BharatPe, which has hired a law firm and risk consultants to conduct a more detailed investigation into allegations of financial irregularities, last month fired Madhuri Jain, head of controls and Grover’s wife, over alleged financial irregularities, including using the company’s funds for personal visits abroad , beauty treatments, buying electronics, and paying helpers who work in their household.

Mr Grover, who was put on a two-month leave of absence on January 19 following allegations of the use of abusive language against Kotak Mahindra Bank employees and fraudulent practices, had filed a claim for arbitration with the Singapore International Arbitration Center (SIAC), alleging the company’s investigations against him were illegal.

The Emergency Arbitrator (EA) dismissed all five Grounds of Appeal and denied him a single remedy.

Speaking about the business, Mr. Nakrani said that the fintech company, whose foundation was laid in a small hostel room at IIT Delhi, has seen exponential growth.

“We have an annualized TPV run rate of $16 billion (£1.2 billion). Our dealer lending vertical is growing well; we have seen phenomenal growth and initial success at Postpe and are on the verge of surpassing £1,000m in payouts 5 months after launch; Payback delivers great numbers and has a lot in store.

“Our company’s revenue for the current financial year is expected to be four times higher than last (our revenue has already exceeded £700m a year),” he said.

He explained that BharatPe was the first fintech in India to be given the opportunity to build a bank and said that the next chapters of success would be based on the pillars of trust, integrity, transparency and teamwork.

“I am personally committed and look forward to leading this next phase of growth with you all. We continue our vision of being the one stop shop for the financial needs of merchants and consumers in India,” he said.
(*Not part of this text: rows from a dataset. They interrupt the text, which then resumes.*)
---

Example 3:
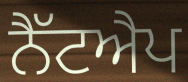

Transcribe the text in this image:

ਨੈੱਟਐਪ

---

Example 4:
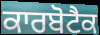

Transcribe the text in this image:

ਕਾਰਬੋਟੈਕ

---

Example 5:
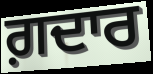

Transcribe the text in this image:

ਗ਼ਦਾਰ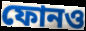
ফোনওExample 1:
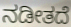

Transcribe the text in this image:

ನಡೀತದೆ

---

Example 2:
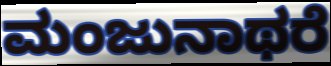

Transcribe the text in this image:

ಮಂಜುನಾಥರೆ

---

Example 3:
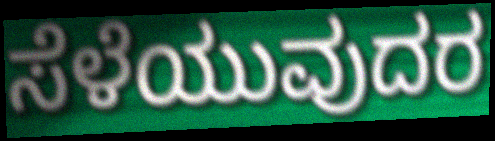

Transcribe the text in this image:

ಸೆಳೆಯುವುದರ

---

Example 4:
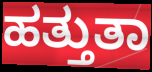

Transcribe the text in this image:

ಹತ್ತುತಾ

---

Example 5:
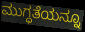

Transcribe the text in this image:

ಮುಗ್ಧತೆಯನ್ನೂ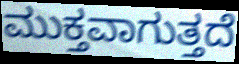
ಮುಕ್ತವಾಗುತ್ತದೆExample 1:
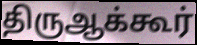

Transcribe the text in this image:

திருஆக்கூர்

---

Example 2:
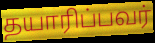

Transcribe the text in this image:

தயாரிப்பவர்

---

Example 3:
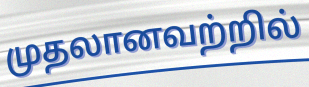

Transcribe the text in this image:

முதலானவற்றில்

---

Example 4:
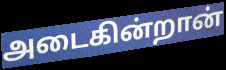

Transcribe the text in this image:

அடைகின்றான்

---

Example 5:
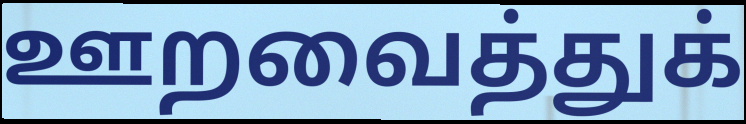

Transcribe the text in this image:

ஊறவைத்துக்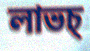
লাভচ্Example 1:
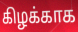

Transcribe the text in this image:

கிழக்காக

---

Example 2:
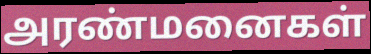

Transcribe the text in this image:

அரண்மனைகள்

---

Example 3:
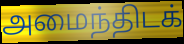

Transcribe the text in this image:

அமைந்திடக்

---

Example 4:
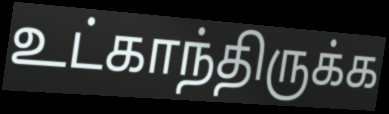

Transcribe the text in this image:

உட்காந்திருக்க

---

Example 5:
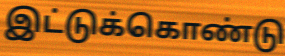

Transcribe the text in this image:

இட்டுக்கொண்டுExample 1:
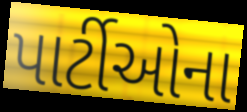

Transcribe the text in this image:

પાર્ટીઓના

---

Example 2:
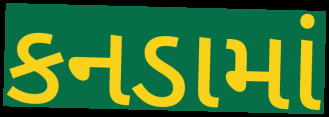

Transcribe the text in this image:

કનડામાં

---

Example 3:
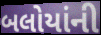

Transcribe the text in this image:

બલોયાંની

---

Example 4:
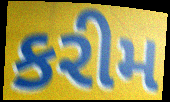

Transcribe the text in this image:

કરીમ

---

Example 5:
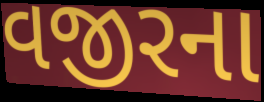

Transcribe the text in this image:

વજીરના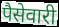
पैसेवारी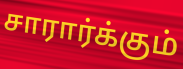
சாரார்க்கும்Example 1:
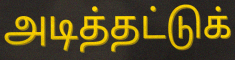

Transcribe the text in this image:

அடித்தட்டுக்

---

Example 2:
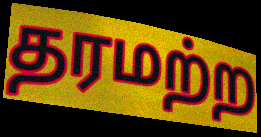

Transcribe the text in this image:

தரமற்ற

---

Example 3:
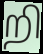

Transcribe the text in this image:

றி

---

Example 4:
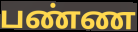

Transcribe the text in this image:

பண்ண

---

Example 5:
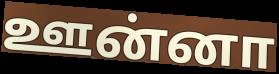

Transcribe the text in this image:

ஊன்னா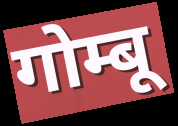
गोम्बू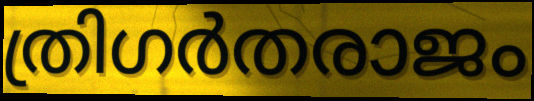
ത്രിഗർതരാജം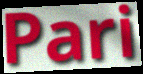
Pari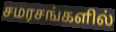
சமரசங்களில்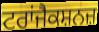
ਟਰਾਂਜੈਕਸ਼ਨਜ਼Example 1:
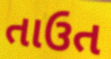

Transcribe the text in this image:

તાઉત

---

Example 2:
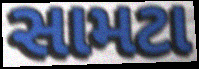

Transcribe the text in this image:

સામટા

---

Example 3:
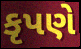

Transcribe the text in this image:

કૃપણે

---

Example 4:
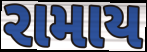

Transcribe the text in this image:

રામાય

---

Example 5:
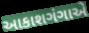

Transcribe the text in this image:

આકાશગંગાએ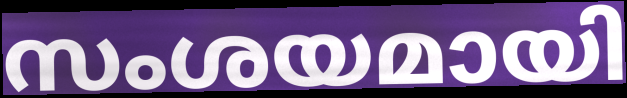
സംശയമായിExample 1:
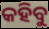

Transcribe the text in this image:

କହିବୁ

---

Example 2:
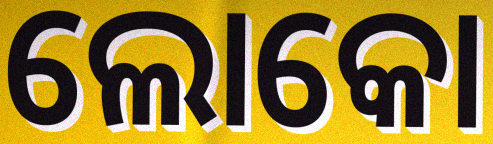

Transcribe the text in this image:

ଲୋକୋ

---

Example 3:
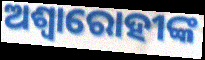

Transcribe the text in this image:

ଅଶ୍ୱାରୋହୀଙ୍କ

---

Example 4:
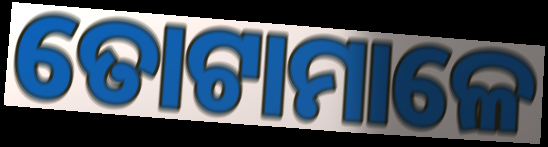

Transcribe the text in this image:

ତୋଟାମାଳେ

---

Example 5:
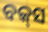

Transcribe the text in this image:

ବକ୍‌ସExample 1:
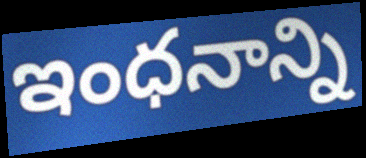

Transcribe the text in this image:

ఇంధనాన్ని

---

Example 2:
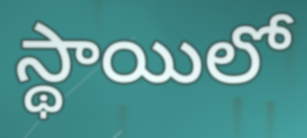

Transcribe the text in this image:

స్థాయిలో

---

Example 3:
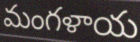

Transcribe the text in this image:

మంగళాయ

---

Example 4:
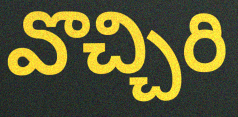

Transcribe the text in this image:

వొచ్చిరి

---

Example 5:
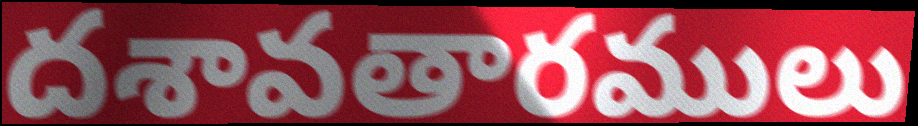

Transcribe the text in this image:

దశావతారములు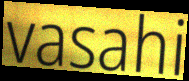
vasahiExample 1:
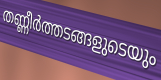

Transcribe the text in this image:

തണ്ണീർത്തടങ്ങളുടെയും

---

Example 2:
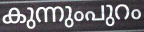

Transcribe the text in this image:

കുന്നുംപുറം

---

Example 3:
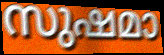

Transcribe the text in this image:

സുഷമാ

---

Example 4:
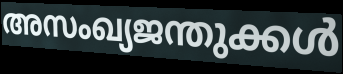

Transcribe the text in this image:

അസംഖ്യജന്തുക്കൾ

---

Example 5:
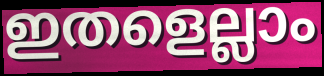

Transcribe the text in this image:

ഇതളെല്ലാംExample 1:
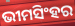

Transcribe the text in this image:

ଭୀମସିଂହର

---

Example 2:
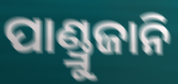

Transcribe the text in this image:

ପାଣ୍ଡ୍ରୁଜାନି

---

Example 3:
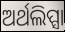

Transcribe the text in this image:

ଅର୍ଥଲିପ୍ସା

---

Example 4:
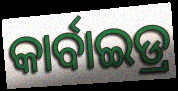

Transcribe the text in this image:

କାର୍ବାଇଡ୍ର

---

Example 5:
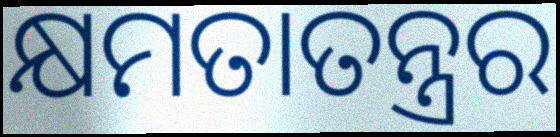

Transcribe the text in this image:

କ୍ଷମତାତନ୍ତ୍ରରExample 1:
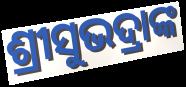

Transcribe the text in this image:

ଶ୍ରୀସୁଭଦ୍ରାଙ୍କ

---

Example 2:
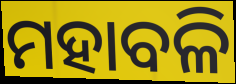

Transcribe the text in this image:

ମହାବଳି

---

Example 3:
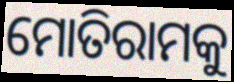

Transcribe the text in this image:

ମୋତିରାମକୁ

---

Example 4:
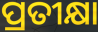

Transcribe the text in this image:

ପ୍ରତୀକ୍ଷା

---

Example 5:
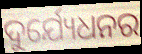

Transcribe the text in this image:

ଦୁର୍ଯ୍ୟେଧନର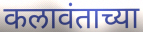
कलावंताच्याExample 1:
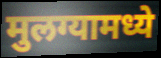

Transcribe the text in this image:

मुलग्यामध्ये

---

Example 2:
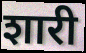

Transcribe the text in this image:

शारी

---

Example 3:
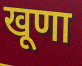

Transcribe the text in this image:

खूणा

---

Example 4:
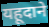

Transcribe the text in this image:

यहूदाने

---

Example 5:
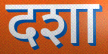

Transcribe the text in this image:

दशाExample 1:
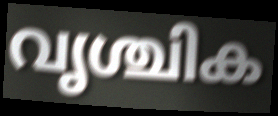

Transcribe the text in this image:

വൃശ്ചിക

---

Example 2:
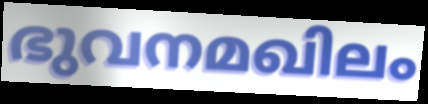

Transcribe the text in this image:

ഭുവനമഖിലം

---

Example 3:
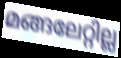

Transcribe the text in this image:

മങ്ങലേറ്റില്ല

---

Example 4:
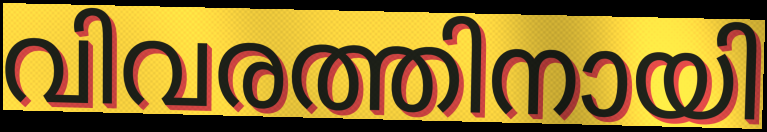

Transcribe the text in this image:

വിവരത്തിനായി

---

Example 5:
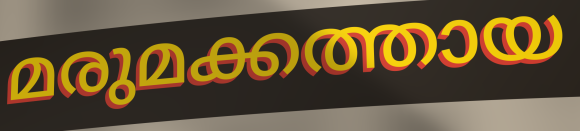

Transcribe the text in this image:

മരുമക്കത്തായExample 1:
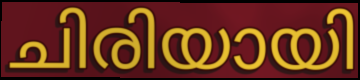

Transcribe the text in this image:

ചിരിയായി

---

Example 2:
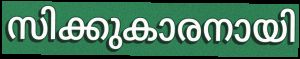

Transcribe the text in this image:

സിക്കുകാരനായി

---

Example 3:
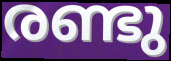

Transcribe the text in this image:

രണ്ടു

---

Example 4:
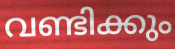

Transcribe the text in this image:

വണ്ടിക്കും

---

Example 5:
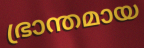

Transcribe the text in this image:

ഭ്രാന്തമായ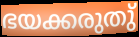
ഭയക്കരുതു്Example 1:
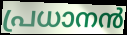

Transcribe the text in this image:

പ്രധാനൻ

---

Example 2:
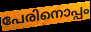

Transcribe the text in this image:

പേരിനൊപ്പം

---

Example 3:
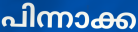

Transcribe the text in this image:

പിന്നാക്ക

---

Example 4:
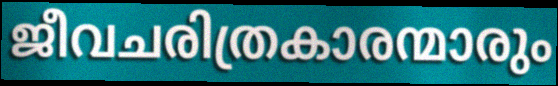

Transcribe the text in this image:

ജീവചരിത്രകാരന്മാരും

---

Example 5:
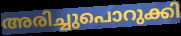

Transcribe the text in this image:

അരിച്ചുപൊറുക്കി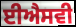
ਈਐਸਵੀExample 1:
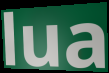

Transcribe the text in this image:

lua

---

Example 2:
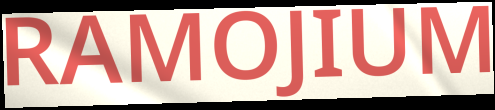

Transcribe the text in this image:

RAMOJIUM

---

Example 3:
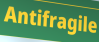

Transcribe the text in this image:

Antifragile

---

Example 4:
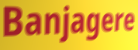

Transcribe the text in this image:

Banjagere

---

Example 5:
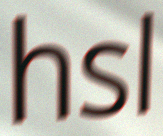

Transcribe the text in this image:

hsl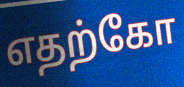
எதற்கோ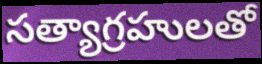
సత్యాగ్రహులతోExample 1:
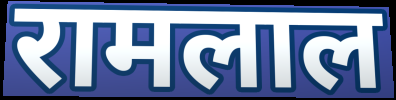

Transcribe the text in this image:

रामलाल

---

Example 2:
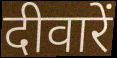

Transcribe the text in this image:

दीवारें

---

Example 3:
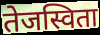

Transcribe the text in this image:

तेजस्विता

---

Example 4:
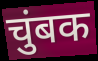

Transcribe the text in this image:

चुंबक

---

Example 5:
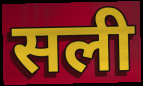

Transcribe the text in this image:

सली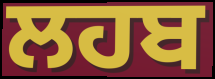
ਲਹਬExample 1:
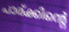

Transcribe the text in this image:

പാര്ക്കിന്റെ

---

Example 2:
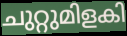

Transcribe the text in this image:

ചുറ്റുമിളകി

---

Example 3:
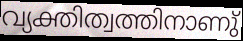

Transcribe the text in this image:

വ്യക്തിത്വത്തിനാണു്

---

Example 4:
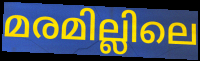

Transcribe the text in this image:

മരമില്ലിലെ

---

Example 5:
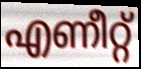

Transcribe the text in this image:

എണീറ്റ്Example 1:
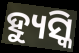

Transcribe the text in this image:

ହ୍ୟୁସ୍କି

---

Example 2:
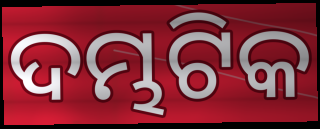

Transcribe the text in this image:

ଦମ୍ଭଟିକ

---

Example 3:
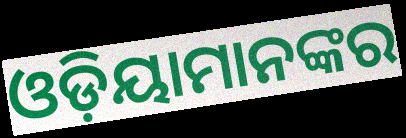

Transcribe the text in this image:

ଓଡ଼ିୟାମାନଙ୍କର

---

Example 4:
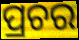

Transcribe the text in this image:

ପ୍ରଚର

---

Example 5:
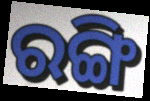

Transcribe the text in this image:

ରଙ୍ଗିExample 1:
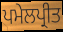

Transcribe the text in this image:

ਪਮੇਲਪ੍ਰੀਤ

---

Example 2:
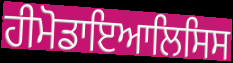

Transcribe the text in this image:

ਹੀਮੋਡਾਇਆਲਿਸਿਸ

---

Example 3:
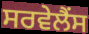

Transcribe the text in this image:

ਸਰਵੇਲੈਂਸ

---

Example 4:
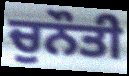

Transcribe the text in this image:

ਚੁਨੌਤੀ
Going forward, BharatPe will invest much more energy to bring millions of small traders and new borrowers into the formal economy’s purview by helping them access low-cost loans and other financial services.

“Also, we will continue to focus our energies on building India’s first truly digital bank!” he added. “We have experienced a crisis, but we will turn it into an opportunity, we are resilient!”